Hi,
Why not list -checker-simple in the available analyses in scan-build?
- Zhongxing Xu
No real reason, other than -checker-cfref functionally does the same thing as -checker-simple except that it does the retain/release checking for Objective-C. All -checker-simple does is run the path-sensitive engine and execute its internal checks. It's also a bad name. "-checker-basic-checks" instead?

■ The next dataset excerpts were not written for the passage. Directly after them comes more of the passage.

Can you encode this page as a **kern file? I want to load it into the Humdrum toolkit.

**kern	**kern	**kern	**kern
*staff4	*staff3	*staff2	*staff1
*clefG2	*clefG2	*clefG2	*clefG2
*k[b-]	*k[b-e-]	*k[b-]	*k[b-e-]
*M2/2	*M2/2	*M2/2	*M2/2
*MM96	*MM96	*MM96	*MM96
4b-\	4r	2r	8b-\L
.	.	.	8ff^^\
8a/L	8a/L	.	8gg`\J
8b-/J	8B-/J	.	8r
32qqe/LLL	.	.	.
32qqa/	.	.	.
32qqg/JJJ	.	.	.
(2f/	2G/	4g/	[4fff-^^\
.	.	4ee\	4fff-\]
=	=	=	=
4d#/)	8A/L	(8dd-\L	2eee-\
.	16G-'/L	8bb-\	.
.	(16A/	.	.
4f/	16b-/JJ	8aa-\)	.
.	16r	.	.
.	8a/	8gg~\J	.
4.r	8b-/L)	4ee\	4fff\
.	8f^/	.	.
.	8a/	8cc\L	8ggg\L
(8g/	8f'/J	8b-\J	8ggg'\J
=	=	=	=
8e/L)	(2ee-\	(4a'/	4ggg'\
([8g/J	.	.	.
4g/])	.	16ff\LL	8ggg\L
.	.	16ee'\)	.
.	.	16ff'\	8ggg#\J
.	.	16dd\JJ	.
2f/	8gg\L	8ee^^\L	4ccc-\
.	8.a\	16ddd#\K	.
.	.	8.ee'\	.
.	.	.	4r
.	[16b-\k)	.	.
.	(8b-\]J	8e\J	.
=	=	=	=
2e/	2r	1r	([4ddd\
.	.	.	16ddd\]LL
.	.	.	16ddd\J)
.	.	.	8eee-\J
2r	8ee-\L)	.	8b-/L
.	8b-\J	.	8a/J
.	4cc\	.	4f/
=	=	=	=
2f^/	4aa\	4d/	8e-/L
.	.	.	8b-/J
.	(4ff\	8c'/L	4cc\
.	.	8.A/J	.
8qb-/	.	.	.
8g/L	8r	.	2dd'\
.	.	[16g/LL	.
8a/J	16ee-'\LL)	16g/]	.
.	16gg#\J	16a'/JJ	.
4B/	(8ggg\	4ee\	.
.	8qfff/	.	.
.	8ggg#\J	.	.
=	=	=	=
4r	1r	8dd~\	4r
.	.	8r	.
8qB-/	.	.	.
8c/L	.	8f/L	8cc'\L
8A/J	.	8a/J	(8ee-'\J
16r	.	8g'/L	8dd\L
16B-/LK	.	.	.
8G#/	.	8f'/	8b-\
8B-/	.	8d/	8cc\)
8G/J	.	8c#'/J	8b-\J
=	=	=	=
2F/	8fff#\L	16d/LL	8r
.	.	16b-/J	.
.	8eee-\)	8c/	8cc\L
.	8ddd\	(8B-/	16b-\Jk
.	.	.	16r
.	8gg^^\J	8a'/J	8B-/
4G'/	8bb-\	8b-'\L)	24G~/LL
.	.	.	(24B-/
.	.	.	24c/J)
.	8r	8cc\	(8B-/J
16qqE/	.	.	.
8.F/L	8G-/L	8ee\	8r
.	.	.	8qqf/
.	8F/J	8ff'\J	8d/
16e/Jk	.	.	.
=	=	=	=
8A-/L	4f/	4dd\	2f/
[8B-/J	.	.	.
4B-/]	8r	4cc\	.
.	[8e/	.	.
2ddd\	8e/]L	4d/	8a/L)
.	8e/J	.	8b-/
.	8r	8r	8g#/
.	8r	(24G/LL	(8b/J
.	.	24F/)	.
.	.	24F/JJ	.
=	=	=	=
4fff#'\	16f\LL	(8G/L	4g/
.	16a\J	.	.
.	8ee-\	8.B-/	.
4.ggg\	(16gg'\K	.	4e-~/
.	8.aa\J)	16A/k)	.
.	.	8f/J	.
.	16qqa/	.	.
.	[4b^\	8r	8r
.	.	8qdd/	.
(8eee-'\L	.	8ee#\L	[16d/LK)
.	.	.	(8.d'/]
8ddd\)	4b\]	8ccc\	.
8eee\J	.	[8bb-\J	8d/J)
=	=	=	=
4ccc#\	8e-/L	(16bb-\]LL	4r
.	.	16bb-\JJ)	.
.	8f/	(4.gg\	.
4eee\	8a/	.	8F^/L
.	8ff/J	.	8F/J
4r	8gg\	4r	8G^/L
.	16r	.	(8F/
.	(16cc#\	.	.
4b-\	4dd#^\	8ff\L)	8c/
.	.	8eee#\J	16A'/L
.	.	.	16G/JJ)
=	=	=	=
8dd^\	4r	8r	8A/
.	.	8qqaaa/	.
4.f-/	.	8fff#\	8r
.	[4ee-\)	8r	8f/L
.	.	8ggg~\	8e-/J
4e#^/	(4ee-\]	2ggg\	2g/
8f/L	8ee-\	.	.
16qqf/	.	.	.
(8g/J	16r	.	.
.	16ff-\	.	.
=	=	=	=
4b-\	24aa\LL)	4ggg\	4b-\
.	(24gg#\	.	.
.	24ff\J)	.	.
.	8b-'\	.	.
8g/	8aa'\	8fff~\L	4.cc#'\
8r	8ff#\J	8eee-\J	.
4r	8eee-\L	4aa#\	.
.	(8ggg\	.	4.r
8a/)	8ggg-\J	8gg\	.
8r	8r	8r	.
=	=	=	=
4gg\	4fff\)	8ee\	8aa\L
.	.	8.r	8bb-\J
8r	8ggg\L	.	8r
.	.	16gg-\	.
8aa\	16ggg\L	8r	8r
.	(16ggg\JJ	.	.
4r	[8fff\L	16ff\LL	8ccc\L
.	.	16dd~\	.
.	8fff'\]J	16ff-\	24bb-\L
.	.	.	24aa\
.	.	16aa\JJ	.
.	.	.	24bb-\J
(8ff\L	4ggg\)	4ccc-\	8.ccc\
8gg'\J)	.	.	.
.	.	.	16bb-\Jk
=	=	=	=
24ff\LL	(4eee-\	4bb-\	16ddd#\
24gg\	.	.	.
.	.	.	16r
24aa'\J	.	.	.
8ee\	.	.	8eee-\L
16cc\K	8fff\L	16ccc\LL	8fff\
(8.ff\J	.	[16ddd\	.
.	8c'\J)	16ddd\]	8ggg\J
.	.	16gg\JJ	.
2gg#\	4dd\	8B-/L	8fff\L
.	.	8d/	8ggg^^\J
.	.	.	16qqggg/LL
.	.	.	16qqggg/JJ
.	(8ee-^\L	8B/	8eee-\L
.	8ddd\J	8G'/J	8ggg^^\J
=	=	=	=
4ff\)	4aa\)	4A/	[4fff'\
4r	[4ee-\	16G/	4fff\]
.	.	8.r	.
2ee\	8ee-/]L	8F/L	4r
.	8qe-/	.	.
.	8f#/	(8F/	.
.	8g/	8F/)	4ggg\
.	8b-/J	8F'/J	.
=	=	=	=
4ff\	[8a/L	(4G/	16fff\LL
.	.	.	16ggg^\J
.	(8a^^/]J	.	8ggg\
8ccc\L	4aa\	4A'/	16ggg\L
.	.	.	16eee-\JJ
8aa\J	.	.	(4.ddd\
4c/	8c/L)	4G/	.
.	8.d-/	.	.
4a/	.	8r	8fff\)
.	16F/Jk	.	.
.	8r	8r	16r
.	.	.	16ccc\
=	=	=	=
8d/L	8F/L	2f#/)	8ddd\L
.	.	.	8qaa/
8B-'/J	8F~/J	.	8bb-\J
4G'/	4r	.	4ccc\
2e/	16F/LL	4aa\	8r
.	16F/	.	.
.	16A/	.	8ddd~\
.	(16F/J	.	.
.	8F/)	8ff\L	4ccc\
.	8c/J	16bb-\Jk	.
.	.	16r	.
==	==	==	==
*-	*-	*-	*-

No real reason, other than -checker-cfref functionally does the same thing as -checker-simple except that it does the retain/release checking for Objective-C. All -checker-simple does is run the path-sensitive engine and execute its internal checks. It’s also a bad name. “-checker-basic-checks” instead?
I prefer shorter name “-checker-basic”. What do you think that we make it available for pure C code checking?
-checker-basic sounds fine.
Just to be clear, -checker-cfref works on C code as well. It just knows about the retain/release methods and also tracks reference counts. It does all the same checks as -checker-simple does, and the performance impact is so minimal it didn't seem worth confusing people with two options and always run with "maximum checking." That said, we probably should provide a separate scan-build option to run -checker-basic, and maybe one option, -checker-all-checks, that enables everything.
The current transfer function implementation is not designed will for checker composition, and I see this as the next big overhauling in the design of the system. Right now the code in CFRefCount.cpp does some redundant work also done in GRSimpleVals.cpp, and the transfer function object defined in CFRefCount.cpp also subclasses GRSimpleVals.cpp and overrides some of its virtual functions. This just doesn't seem very modular to me. To me, a "checker" should be act like a plug-in transducer that can be interposed at different places and change the state while also coexisting with other checkers that can also change the state. I'm not certain what is the best way to do this. The Generic Data Map (GDM) model in GRState was added to help facilitate this, so that there was a common data representation in GRState for different checks to work with and plug in arbitrary checker-specific data.
As more checks get added, there will be more checks analogous to -checker-cfref: -checker-malloc, -checker-my-special-api, etc. To me all these should do is enable extra checks.
Exactly. Right now there is not many different transfer functions other than GRSimpleVals due to the BasicStore limitation. So how to modularize transfer functions seems still unclear. But when we have RegionStore in position, the necessity is obvious. Foremost, state splitting will be common. For example, when we have to assign to an array element with a symbolic index, assume the symbolic index to be every or random possible value and split up the state is necessary.